Zebrafish scales, like other vertebrate skin appendages, are arranged in a well-ordered hexagonal grid. To evaluate the fidelity of scale pattern in hypoTH fish, we employed Voronoi tessellation analysis, which has been used to assess the arrangement of hair follicles in mouse embryos and feather buds in avian embryos (Cheng et al., 2014; Ho et al., 2019). This analysis generates a tessellation map that embeds each pattern element, individual scales in this case, in the largest possible regular polygon. In a perfectly ordered pattern, 100% of pattern elements would be bounded by a hexagon. Consistent with a highly ordered arrangement, 93% of scales in euTH fish had six neighbors. This arrangement was true of only 46% of scales in hypoTH fish, indicating significantly less ordered patterns than euTH controls (Fig. 1E). Together, these analyses show that TH is necessary for normal squamation in zebrafish.
3.2. TH regulates the timing of squamation onset
TH elicits a bewildering array of responses in different organismal contexts. Depending on the organism, tissue and cell type, TH can promote or inhibit morphogenetic cell behaviors, such as proliferation and migration, that contribute to morphogenesis (McMenamin et al., 2014; Saunders et al., 2019; Shi, 2000; Tata, 1998; Volkov et al., 2020). TH also modulates expression and activity of other signaling pathways, including the Wnt/β-catenin and Fgf pathways, which regulate the patterning of vertebrate skin appendages, including zebrafish scales (Aman et al., 2018; Dalle Nogare and Chitnis, 2017; Harris et al., 2008; Kim and Mohan, 2013; Painter et al., 2012; Rohner et al., 2009; Sire and Akimenko, 2004; Skah et al., 2017; Widelitz et al., 1996). These observations suggest a model in which TH regulates the patterning of scales by affecting local signaling interactions required to set the distance between nascent scale papillae. If this model is true, we predicted that distances between scale papillae should be about half as much in hypoTH fish as euTH fish, given that hypoTH fish have approximately twice the number of scales as euTH fish (Fig. 1A,B).

Dataset content |

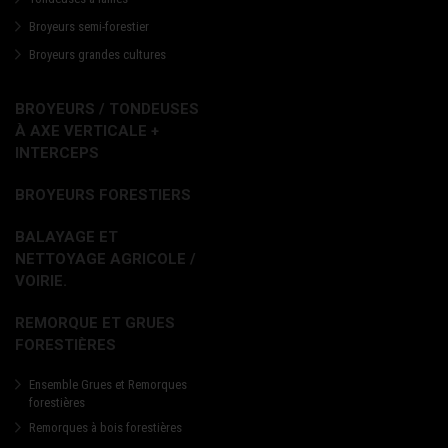
Broyeurs semi-forestier
Broyeurs grandes cultures
BROYEURS / TONDEUSES
À AXE VERTICALE +
INTERCEPS
BROYEURS FORESTIERS
BALAYAGE ET
NETTOYAGE AGRICOLE /
VOIRIE.
REMORQUE ET GRUES
FORESTIÈRES
Ensemble Grues et Remorques
forestières
Remorques à bois forestières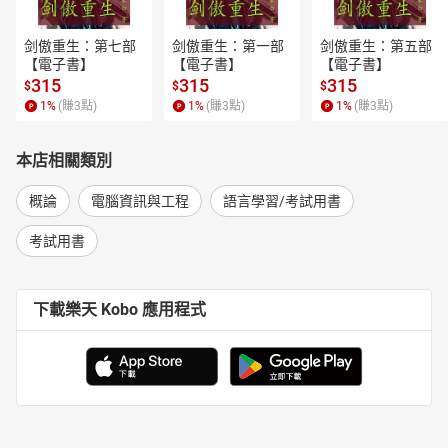
剑傲重生：第七部
剑傲重生：第一部
剑傲重生：第五部
【電子書】
【電子書】
【電子書】
315
315
315
$
$
$
1
%
(賺
3
點)
1
%
(賺
3
點)
1
%
(賺
3
點)
本店相關類別
概論
電腦資訊與工程
語言學習/考試用書
考試用書
下載樂天 Kobo 應用程式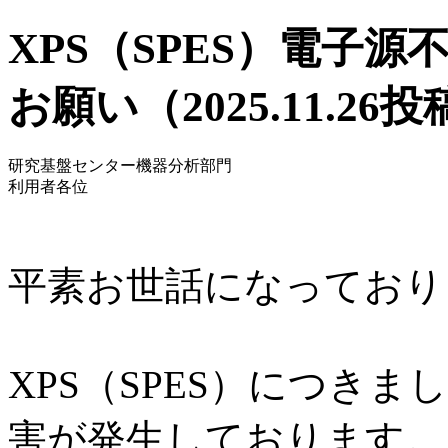
XPS（SPES）電子
お願い（2025.11.26
研究基盤センター機器分析部門
利用者各位
平素お世話になっており
XPS（SPES）につき
害が発生しております。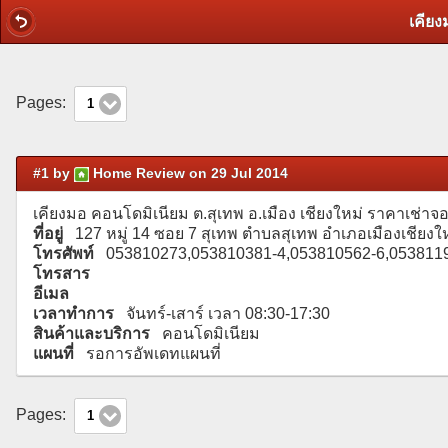
เคียง
Pages:
1
#1 by
Home Review on 29 Jul 2014
เคียงมอ คอนโดมิเนียม ต.สุเทพ อ.เมือง เชียงใหม่ ราคาเ
ที่อยู่
127 หมู่ 14 ซอย 7 สุเทพ ตำบลสุเทพ อำเภอเมืองเชียง
โทรศัพท์
053810273,053810381-4,053810562-6,0538
โทรสาร
อีเมล
เวลาทำการ
จันทร์-เสาร์ เวลา 08:30-17:30
สินค้าและบริการ
คอนโดมิเนียม
แผนที่
รอการอัพเดทแผนที่
Pages:
1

Work task A | Put this sentence from the zebrafish scale passage into Spanish: "In a perfectly ordered pattern, 100% of pattern elements would be bounded by a hexagon."
Work task B |
Answer these from the zebrafish scale passage:
(i) What share of scales in euTH fish had six neighbors?
(ii) Which two signaling pathways does the passage say TH modulates?
(iii) Roughly how many scales do hypoTH fish have compared with euTH fish?
Work task C | Carry on with the zebrafish scale passage from its last sentence.
The material has nothing to do with what you are asked to do here.

Exercise response A | En un patrón perfectamente ordenado, el 100 % de los elementos del patrón estarían delimitados por un hexágono.

Exercise response B |
(i) 93%
(ii) The Wnt/β-catenin and Fgf pathways
(iii) About twice as many

Exercise response C |
An alternative model of TH activity in this context would emphasize timing: TH regulates the rate of post-embryonic development in other contexts, and could similarly influence the timing of squamation (McMenamin et al., 2014; Saunders et al., 2019; Shi, 2000; Woltmann et al., 2018). If timing rather than distance between papillae depends on TH, we predicted that scales in hypoTH fish should form later than in euTH controls, in skin with approximately twice as much surface area.
To evaluate these predictions, we imaged scale development repeatedly throughout the larva-to-adult transition across entire skins of individual euTH and hypoTH fish expressing sp7:EGFP. We found that TH regulated the timing of squamation relative to overall developmental progression and body growth. euTH control fish developed scales beginning at ~21 days post-fertilization (dpf) and had nearly completed this process within four days, similar to previous observations (Aman et al., 2018; Sire and Akimenko, 2004). In hypoTH fish, however, both onset and progression of squamation were delayed: initial scales did not form until ~40 dpf and complete squamation of the ventrum, the final region to develop scales in euTH fish, had yet to be achieved by ~100 dpf (Fig. 2A,B; Movie 1,2). Due to this delay, squamation was initiated in a much larger skin in hypoTH than in euTH fish (Fig. 2C). The anterior–posterior distances between nascent scale papillae were similar in euTH and hypoTH individuals, though these distances were somewhat more variable in hypoTH individuals (Fig. 2D). TH therefore promotes an earlier and more abrupt period of squamation than occurs in the absence of this hormone.
These observations suggest that altered scale patterning in hypoTH fish can be largely explained by delayed squamation, combined with the maintenance of nearly normal inter-scale distances: since hypoTH skin was larger at squamation onset but distances between scales were of similar magnitude, more scales were required to cover hypoTH skin than euTH skin (Fig. 2E). The phenotype of increased scales per unit area in hypoTH fish is therefore most likely a secondary consequence of developmental delay in their formation.
This live imaging experiment serendipitously revealed heterogeneities in TH-responsiveness for additional traits as well. During the zebrafish larva-to-adult transition, the larval fin fold is resorbed and the pelvic fins show rapid allometric growth (Parichy et al., 2009). Resorption of the larval fin fold was delayed in hypoTH individuals, demonstrating for the first time in zebrafish a role for TH in destruction of a larval trait (Fig. S1A–C). In contrast to formation of scales and destruction of the fin-fold, the pelvic fin grew more slowly in hypoTH fish, yet retained its normal allometry relative to the body (Fig. S1A,D,E; Movies S1,S2). The eye grew at the same rate in hypoTH and euTH fish, demonstrating TH-independence of its growth (Fig. S2; Movies S1,S2).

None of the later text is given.